For years the hardest part of a salary conversation was the first number. You waited for them to say it, they waited for you, and whoever blinked first usually lost. That standoff is quietly ending. In seventeen states plus Washington, D.C., the range must now be printed on the job ad before you ever reach the room, according to the law firm Jackson Lewis, which tracks the requirements employer by employer. More states phase in through 2027.

This is not a small administrative change. It moves the entire negotiation. The old question was "what does this pay?" The new question is "where in this posted band do I land, and why the top of it?" That is a better question, and most people are still not asking it.

Here is why it matters now. The thresholds have dropped to the point where these laws catch ordinary employers, not just corporations. New York requires any business with four or more staff to post a compensation range. Colorado and D.C. start at a single employee. This is no longer a big-company courtesy. It is the coffee shop hiring a second barista and the ten-person startup posting for an operations lead.

And the ranges themselves are getting harder to fudge. California's SB 642, which took effect on January 1 of this year, redefines a legal pay scale as a "good faith estimate of the salary or hourly wage range that the employer reasonably expects to pay for the position upon hire." Read that twice. "Upon hire" means starting pay, not some fantasy ceiling you might reach in a decade. The wording exists to kill the posting that reads "$40,000 to $120,000," which told you nothing and protected only the employer. I will be honest about the limits: an earlier version of that bill capped ranges at ten percent around the midpoint, and that teeth-bearing provision was dropped before it passed. "Good faith" is still doing a lot of unpoliced work. But the direction is clear, and the meaningless range is on its way out.

The second shift is the one that quietly helps the people who used to lose most. Salary-history questions, the ones that asked what you made at your last job and then paid you a small raise on top of it, are now banned for private employers in more than twenty states plus D.C. That question was never neutral. It carried your last underpayment forward into your next job, which is precisely how a gap that started small compounds across a career. Take it away and the anchor moves from your history to the posted band. That is a structural win, not a personal one, and I want to name it as such before I hand you a script, because no amount of clever phrasing fixes a rigged ladder. The law did more here than any negotiation ever could.

So use what the law now gives you. The posted range is leverage, and leverage is not the same as motion. You do not have to change jobs to use it. Pull up the current public posting for your own role, or the one a rung above you, and read the band. If you sit below its midpoint and you have been there two years, you are not asking for a favor when you raise it. You are asking to be paid what your employer has already told the open market the work is worth.

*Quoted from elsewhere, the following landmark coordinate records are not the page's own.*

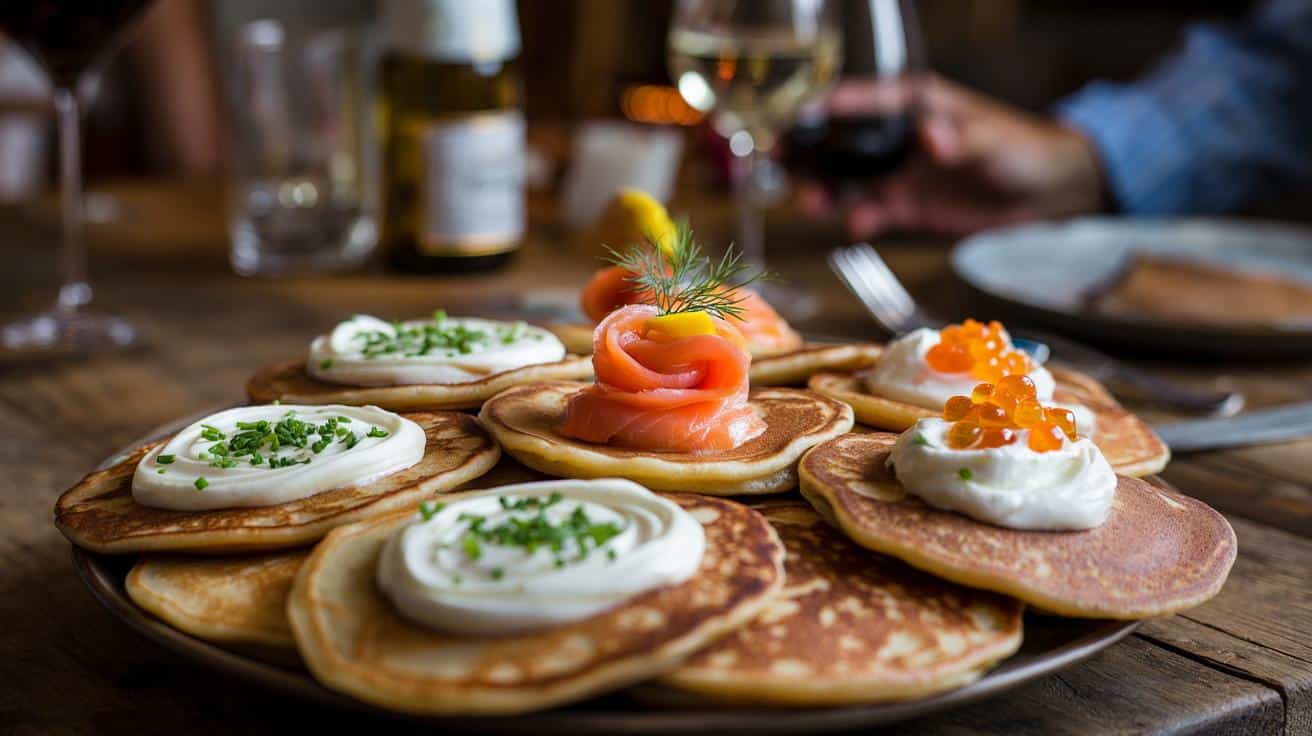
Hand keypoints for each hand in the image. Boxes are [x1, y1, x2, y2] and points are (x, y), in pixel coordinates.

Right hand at [799, 75, 1107, 238]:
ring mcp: (900, 174)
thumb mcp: (991, 138)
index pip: (861, 101)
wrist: (1048, 192)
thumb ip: (959, 139)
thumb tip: (930, 138)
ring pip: (848, 181)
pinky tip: (856, 227)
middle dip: (809, 154)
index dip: (825, 108)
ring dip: (826, 191)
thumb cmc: (1021, 147)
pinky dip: (858, 220)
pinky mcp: (907, 207)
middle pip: (841, 144)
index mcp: (914, 105)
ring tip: (810, 204)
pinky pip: (872, 213)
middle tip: (781, 165)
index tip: (796, 118)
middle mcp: (898, 139)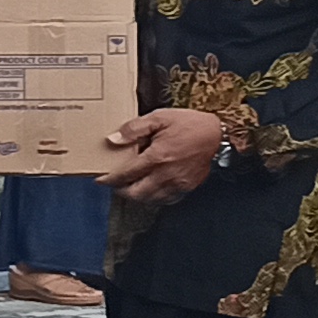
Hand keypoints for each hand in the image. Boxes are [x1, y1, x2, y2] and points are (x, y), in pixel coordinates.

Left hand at [97, 108, 231, 205]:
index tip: (100, 179)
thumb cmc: (188, 124)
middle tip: (114, 184)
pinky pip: (166, 199)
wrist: (217, 133)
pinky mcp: (187, 186)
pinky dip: (154, 197)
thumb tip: (113, 139)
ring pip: (151, 199)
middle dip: (121, 191)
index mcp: (157, 157)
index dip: (110, 179)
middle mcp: (166, 175)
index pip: (126, 175)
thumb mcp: (159, 117)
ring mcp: (178, 183)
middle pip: (136, 193)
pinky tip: (150, 189)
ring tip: (130, 186)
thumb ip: (134, 129)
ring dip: (137, 196)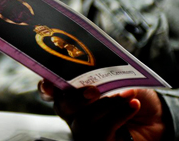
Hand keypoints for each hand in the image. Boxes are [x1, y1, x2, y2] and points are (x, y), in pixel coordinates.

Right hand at [38, 80, 166, 140]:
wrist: (156, 117)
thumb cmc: (132, 94)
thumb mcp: (119, 76)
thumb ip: (103, 73)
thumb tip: (97, 69)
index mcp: (71, 93)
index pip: (49, 90)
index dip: (46, 87)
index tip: (49, 84)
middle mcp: (73, 113)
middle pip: (62, 107)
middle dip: (76, 98)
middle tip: (95, 90)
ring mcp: (84, 130)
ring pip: (83, 121)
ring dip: (106, 106)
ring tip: (127, 96)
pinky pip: (100, 133)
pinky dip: (118, 116)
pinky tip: (132, 105)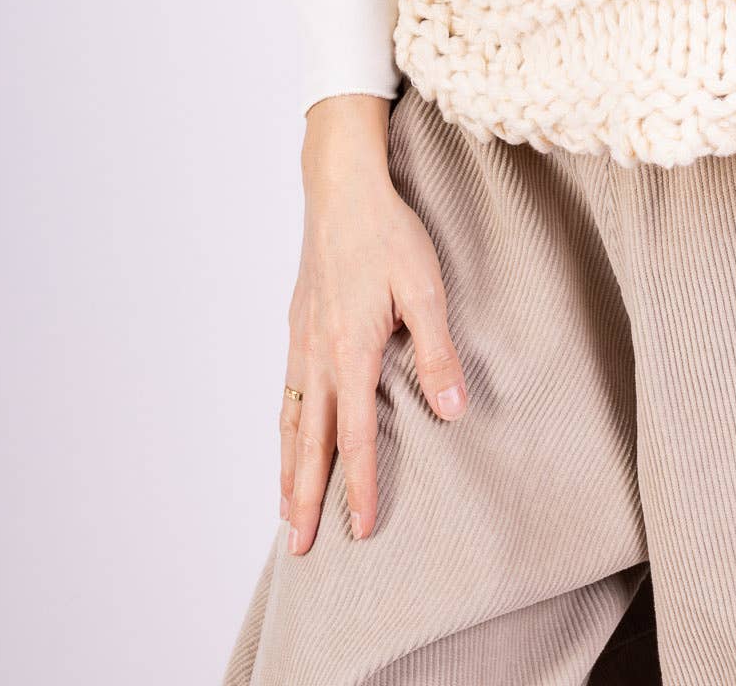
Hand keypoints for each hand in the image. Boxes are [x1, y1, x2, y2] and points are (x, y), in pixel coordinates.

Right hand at [282, 96, 468, 554]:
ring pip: (290, 419)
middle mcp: (317, 354)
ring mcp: (301, 339)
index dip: (358, 485)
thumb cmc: (387, 234)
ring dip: (288, 468)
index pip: (353, 436)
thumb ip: (437, 352)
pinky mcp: (297, 324)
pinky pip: (285, 390)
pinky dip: (283, 427)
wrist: (341, 187)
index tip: (361, 527)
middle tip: (299, 547)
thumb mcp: (425, 288)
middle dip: (305, 497)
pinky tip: (288, 436)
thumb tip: (452, 412)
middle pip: (308, 442)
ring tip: (286, 510)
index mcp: (350, 351)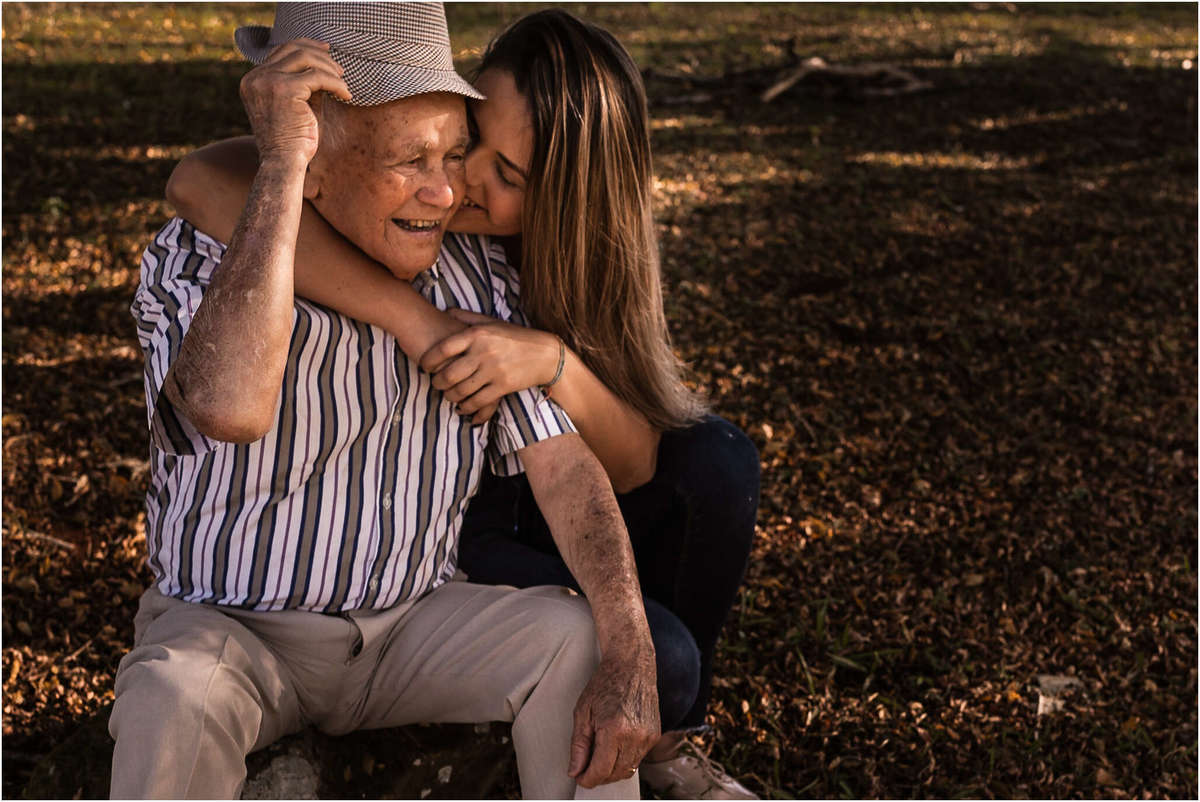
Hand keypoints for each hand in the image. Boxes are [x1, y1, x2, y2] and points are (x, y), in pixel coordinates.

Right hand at [239, 39, 351, 165]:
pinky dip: (336, 84)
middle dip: (321, 55)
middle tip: (340, 70)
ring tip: (343, 85)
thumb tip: (324, 64)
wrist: (283, 164)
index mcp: (252, 81)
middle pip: (293, 48)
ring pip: (305, 58)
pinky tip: (346, 96)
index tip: (327, 52)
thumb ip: (302, 84)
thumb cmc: (292, 142)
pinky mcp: (284, 89)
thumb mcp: (295, 106)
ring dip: (329, 69)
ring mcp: (267, 81)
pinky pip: (317, 77)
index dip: (307, 47)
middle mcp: (255, 78)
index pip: (281, 52)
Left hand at [419, 308, 561, 424]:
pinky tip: (463, 407)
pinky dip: (466, 407)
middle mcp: (483, 352)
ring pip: (460, 391)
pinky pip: (477, 401)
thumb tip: (447, 311)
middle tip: (436, 384)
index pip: (443, 349)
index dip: (428, 360)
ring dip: (450, 396)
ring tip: (448, 395)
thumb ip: (469, 318)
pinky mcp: (503, 386)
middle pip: (448, 374)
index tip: (424, 367)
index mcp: (478, 334)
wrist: (545, 354)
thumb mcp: (493, 322)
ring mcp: (493, 370)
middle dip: (437, 383)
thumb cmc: (516, 337)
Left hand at [568, 648, 660, 787]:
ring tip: (598, 756)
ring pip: (627, 769)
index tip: (578, 777)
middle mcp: (635, 736)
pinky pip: (637, 759)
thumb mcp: (583, 712)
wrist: (632, 665)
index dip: (586, 779)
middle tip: (584, 768)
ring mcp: (648, 736)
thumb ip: (578, 745)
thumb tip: (575, 771)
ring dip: (611, 770)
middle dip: (598, 776)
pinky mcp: (655, 735)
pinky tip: (613, 746)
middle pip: (615, 774)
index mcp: (615, 729)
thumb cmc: (605, 683)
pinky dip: (623, 759)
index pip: (601, 771)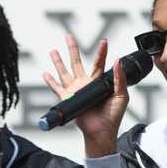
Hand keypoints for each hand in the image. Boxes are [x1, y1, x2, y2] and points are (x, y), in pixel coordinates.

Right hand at [42, 35, 128, 157]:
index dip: (101, 52)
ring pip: (64, 72)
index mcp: (99, 82)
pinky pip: (57, 88)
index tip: (103, 41)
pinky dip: (50, 81)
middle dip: (72, 49)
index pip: (99, 63)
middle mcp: (85, 84)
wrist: (102, 131)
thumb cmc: (113, 116)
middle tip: (68, 36)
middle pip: (77, 62)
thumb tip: (117, 62)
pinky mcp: (68, 99)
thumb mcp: (121, 95)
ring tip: (53, 50)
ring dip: (58, 62)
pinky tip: (45, 73)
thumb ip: (119, 79)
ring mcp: (75, 91)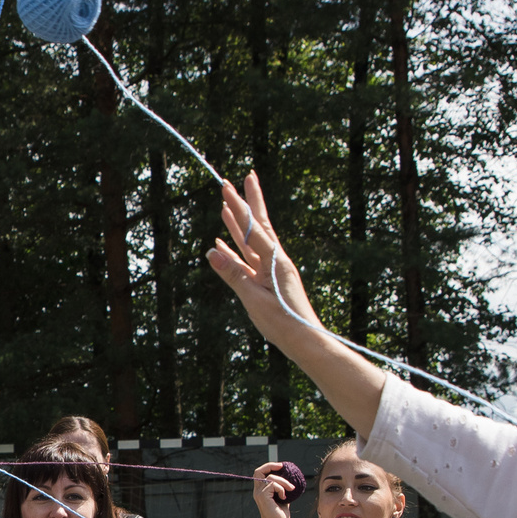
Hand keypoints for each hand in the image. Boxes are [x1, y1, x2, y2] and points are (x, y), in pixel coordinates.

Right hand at [204, 173, 329, 342]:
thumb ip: (233, 274)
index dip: (238, 208)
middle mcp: (275, 260)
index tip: (227, 187)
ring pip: (252, 241)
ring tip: (228, 206)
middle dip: (250, 201)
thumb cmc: (283, 322)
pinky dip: (235, 250)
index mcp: (275, 261)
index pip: (252, 229)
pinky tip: (222, 244)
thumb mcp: (254, 299)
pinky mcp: (267, 281)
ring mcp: (272, 270)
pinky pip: (248, 260)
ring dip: (240, 223)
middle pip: (259, 225)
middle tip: (244, 177)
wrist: (305, 340)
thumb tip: (211, 252)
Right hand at [251, 462, 295, 517]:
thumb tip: (291, 483)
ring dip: (283, 481)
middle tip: (282, 466)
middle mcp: (257, 491)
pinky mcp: (263, 496)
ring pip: (271, 478)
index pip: (259, 473)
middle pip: (259, 471)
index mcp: (261, 491)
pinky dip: (281, 488)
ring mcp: (259, 493)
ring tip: (291, 489)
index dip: (269, 467)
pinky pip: (273, 484)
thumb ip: (282, 491)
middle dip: (270, 465)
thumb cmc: (280, 516)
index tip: (281, 466)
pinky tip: (284, 497)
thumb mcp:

Here is the script. When they name a figure inside the band, do not accept the middle by reflex. Say: "Thank you, that is a fair starting point. Based on the scope of this role and what I am bringing to it, I was expecting the upper part of the range you posted. Can we get there?" Notice what that sentence does. It cites their own number, so you are not inventing a demand. It argues the role and your fit, not your feelings, which Hannah Riley Bowles at the Harvard Kennedy School has spent twenty years documenting: women are penalized socially for negotiating on their own behalf, so argue the organization's interest, not your personal fairness. And it ends on a question, which keeps them talking.

A caution, because I got this wrong once in print and would rather you did not. In 2021 I told readers the fix for bad pay was simply to leave, that the market would reward the jump. Enough of them landed somewhere worse with a nicer title that I stopped saying it. A posted band you can point to inside your current job is often stronger leverage than a move, and it costs you nothing you cannot recover.

One honest gap remains. Employers are far more relaxed about posting ranges than about telling a current employee where they personally sit inside one. SHRM found back in 2023 that seventy percent of organizations posting ranges said they got more applicants, so the business case for transparency at the front door is settled. Behind the door, for the people already inside, it is thinner. That is the frontier, and it is where the next round of these laws will have to go.

The Monday move: find the live posting for your own job, screenshot the band, and write one sentence naming where you sit in it and where you intend to be by your next review. You do not have to send it yet. You just have to be able to see the number they have already made public. It is remarkable how much of a negotiation is just refusing to look away from a figure that is right there on the page.